**PROMPT:** Print the lines from the first one through the line containing "Ciudad de México.", including both, and reproduce them exactly without changes.
⟨
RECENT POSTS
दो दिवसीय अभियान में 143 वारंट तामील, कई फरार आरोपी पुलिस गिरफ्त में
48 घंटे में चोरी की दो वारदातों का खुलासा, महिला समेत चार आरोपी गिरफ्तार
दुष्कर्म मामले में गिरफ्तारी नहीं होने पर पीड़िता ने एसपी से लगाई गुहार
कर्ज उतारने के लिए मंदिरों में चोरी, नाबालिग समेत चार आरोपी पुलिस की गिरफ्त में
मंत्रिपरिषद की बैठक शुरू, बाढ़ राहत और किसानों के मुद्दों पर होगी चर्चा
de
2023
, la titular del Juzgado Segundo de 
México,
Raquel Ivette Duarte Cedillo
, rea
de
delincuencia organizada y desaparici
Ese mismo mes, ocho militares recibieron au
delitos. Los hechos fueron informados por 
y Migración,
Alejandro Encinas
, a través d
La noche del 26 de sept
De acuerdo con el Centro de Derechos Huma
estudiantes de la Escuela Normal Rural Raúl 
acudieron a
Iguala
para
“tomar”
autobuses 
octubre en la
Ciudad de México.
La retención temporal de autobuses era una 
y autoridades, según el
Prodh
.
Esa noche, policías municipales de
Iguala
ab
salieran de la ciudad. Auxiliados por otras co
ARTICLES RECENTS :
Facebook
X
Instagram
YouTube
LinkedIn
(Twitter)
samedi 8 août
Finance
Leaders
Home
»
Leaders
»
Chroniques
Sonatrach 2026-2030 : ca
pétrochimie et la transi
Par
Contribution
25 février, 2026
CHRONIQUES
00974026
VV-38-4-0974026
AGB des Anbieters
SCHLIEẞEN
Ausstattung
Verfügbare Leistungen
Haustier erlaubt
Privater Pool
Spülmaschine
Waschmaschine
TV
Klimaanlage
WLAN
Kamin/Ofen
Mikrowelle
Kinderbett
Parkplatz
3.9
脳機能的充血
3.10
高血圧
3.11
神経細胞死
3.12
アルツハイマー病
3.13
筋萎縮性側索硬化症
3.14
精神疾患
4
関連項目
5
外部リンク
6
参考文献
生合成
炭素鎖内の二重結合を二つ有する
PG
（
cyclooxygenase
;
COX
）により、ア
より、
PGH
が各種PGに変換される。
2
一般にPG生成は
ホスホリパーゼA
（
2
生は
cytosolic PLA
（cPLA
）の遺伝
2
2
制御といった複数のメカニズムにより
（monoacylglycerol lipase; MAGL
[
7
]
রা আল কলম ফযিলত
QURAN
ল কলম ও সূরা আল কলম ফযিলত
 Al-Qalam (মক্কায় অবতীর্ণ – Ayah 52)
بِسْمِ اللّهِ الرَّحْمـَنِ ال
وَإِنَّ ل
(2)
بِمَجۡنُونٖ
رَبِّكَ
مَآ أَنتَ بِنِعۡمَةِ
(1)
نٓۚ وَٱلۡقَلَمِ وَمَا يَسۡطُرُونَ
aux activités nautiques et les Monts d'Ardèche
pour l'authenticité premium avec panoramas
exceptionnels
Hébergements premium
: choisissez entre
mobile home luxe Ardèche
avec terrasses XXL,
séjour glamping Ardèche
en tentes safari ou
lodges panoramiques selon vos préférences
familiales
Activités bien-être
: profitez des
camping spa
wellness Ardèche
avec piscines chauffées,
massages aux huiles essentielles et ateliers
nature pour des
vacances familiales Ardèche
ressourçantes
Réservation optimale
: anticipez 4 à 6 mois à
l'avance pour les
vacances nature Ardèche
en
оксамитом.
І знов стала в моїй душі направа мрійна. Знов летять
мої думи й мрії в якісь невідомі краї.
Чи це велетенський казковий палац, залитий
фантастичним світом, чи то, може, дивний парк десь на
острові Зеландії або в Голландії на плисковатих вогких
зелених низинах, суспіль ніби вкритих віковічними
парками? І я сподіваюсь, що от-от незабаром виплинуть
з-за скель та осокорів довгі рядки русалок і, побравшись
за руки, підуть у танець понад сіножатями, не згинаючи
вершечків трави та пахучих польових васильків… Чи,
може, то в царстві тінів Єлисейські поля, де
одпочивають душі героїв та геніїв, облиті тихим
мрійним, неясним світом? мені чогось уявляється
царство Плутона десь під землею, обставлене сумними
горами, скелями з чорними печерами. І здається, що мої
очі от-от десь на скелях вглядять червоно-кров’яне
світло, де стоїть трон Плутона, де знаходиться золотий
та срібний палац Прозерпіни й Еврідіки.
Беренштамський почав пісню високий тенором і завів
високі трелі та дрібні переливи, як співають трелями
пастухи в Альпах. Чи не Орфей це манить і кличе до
⟩
**REPLY:**
RECENT POSTS
दो दिवसीय अभियान में 143 वारंट तामील, कई फरार आरोपी पुलिस गिरफ्त में
48 घंटे में चोरी की दो वारदातों का खुलासा, महिला समेत चार आरोपी गिरफ्तार
दुष्कर्म मामले में गिरफ्तारी नहीं होने पर पीड़िता ने एसपी से लगाई गुहार
कर्ज उतारने के लिए मंदिरों में चोरी, नाबालिग समेत चार आरोपी पुलिस की गिरफ्त में
मंत्रिपरिषद की बैठक शुरू, बाढ़ राहत और किसानों के मुद्दों पर होगी चर्चा
de
2023
, la titular del Juzgado Segundo de 
México,
Raquel Ivette Duarte Cedillo
, rea
de
delincuencia organizada y desaparici
Ese mismo mes, ocho militares recibieron au
delitos. Los hechos fueron informados por 
y Migración,
Alejandro Encinas
, a través d
La noche del 26 de sept
De acuerdo con el Centro de Derechos Huma
estudiantes de la Escuela Normal Rural Raúl 
acudieron a
Iguala
para
“tomar”
autobuses 
octubre en la
Ciudad de México.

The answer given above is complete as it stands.